What with the success of such horror fare as The Walking Dead and American Horror Story in our living rooms it’s perhaps not unsurprising to hear the announcement that The Exorcist is to make the leap to the small screen in the form of a 10-part series.

Other horror franchises have hit the small screen in the past but these have just been in name only and effectively being loose reworkings of The Twilight Zone, step forward Freddy’s Nightmares, Friday the 13th (Voorhees free) and Poltergeist: The Legacy.

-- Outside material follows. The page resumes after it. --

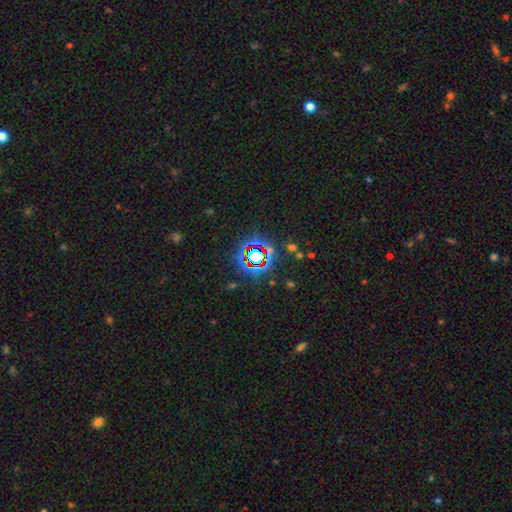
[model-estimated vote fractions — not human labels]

We of course hear lots about TV programmes being turned into films, some are good, such as The Fugitive ,The Naked Gun and Mission Impossible, some are bad, step up Wild Wild West and I Spy, whilst others are just plain ugly, Car 54, Where Are You? but less like this The Exorcist move.

Let’s have a flick through the TV Guide of yesteryear to celebrate and shake our heads at some of those franchises that made the leap, or in some case fatal stumbles, from our cinemas to the small screen.

Blue Thunder

I’ve always been a big fan of the Roy Scheider film on which this was based. I never realised it until yesterday but the main character, here played by James Farentino, isn’t even the same character as Scheider, he just has an equally big pair of shades. Daniel Stern couldn’t return due to him getting killed in the film (or really that doesn’t mean a thing, see what I mean later) so we had a similar sidekick in the form of Dana Carvey (yes, Garth from a future Wayne’s World) with support from two American Football legends, the fantastically named Dick Butkus and Bubba Smith, that’s right Hightower from Police Academy (and here I was under the impression he worked in a florists). Turns out that the sky wasn’t big enough for two helicopters and Airwolf – with its funkier titles, theme tune and flying machine) metaphorically shot it out of the sky after only 13 episodes. Still love Blue Thunder the movie though.

Alien Nation

Ah, the late 80s.After the success of Lethal Weapon we pretty much exhausted every mis-matched cop variation that we could (cop and dog – K(, American cop and Russian cop – Red Heat, cop and kid – Cop and a Half, cop and zombie ex partner – Dead Heat and cop and alien partner – Alien Nation.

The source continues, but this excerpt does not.